Do lado de fora
Lembro-me que esta personagem apareceu, de súbito, a dormir debaixo das arcadas do meu prédio. É provável que fosse outono.
A princípio, todos pensámos que ficaria por ali umas noites e partiria, tanto mais que não acumulava cobertores e agasalhos, como outros sem-abrigo. Deitava-se sobre um cartão grande, daqueles que acondicionam eletrodomésticos, para se proteger minimamente do frio do mármore. Às vezes, acrescentava um cobertor. De dia, desaparecia durante a maior parte do tempo.
Era alto, um pouco curvado, barba e cabelo grandes, olhos encovados sempre baixos, vestia um eterno sobretudo e parecia ter bem mais de cinquenta anos, mas até podia ter menos.

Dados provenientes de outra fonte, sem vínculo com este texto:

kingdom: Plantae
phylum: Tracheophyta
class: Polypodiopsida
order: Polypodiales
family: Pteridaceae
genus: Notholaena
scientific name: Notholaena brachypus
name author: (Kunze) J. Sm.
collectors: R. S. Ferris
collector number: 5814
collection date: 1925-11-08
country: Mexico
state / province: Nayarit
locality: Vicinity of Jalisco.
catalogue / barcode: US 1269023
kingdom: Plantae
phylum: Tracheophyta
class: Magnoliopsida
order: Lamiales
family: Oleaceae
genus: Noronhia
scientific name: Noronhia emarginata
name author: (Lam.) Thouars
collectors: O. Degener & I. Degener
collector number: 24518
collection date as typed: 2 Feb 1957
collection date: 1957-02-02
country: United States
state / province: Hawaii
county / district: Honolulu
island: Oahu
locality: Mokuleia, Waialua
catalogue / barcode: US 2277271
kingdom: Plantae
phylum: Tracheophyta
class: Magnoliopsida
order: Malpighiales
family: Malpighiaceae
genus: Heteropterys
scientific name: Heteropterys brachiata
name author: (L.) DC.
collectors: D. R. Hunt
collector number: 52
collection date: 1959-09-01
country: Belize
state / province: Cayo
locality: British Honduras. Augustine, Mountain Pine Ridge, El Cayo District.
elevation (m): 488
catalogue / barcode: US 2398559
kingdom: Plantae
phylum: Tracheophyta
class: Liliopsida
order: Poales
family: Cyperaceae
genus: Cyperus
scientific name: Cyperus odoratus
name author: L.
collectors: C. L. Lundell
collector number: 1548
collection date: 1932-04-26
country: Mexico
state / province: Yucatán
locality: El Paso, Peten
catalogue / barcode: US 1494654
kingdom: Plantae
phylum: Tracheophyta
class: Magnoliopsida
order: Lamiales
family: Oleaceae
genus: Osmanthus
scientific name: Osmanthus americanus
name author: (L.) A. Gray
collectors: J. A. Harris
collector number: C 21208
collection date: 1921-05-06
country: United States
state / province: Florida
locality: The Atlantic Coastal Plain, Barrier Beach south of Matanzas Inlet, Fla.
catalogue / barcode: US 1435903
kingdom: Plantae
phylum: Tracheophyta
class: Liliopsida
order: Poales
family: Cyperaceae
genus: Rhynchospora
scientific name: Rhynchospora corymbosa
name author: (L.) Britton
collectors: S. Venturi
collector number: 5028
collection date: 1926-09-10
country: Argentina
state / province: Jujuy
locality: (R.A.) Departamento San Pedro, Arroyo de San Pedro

Nunca soubemos de onde viera, porque estava ali, porque dormia na rua. O incómodo inicial por ter ali um sem-abrigo desvaneceu-se aos poucos, porque o homem não sujava, não pedia dinheiro, não pedia comida, não dizia nada, literalmente.
Nas diversas tentativas de contacto, tinha sempre a mesma reação: virava a cara, mudo, e chegava a afastar-se do local, mas sem ares de rudeza. Mas não recusava o que lhe trouxessem. Das várias vizinhas que lhe levavam comida, a mais admirável era a velhota indiana que trazia do minimercado um saquinho de plástico, já com víveres separados. Ele recebia, fazia um gesto de agradecimento com a cabeça e recolhia-se.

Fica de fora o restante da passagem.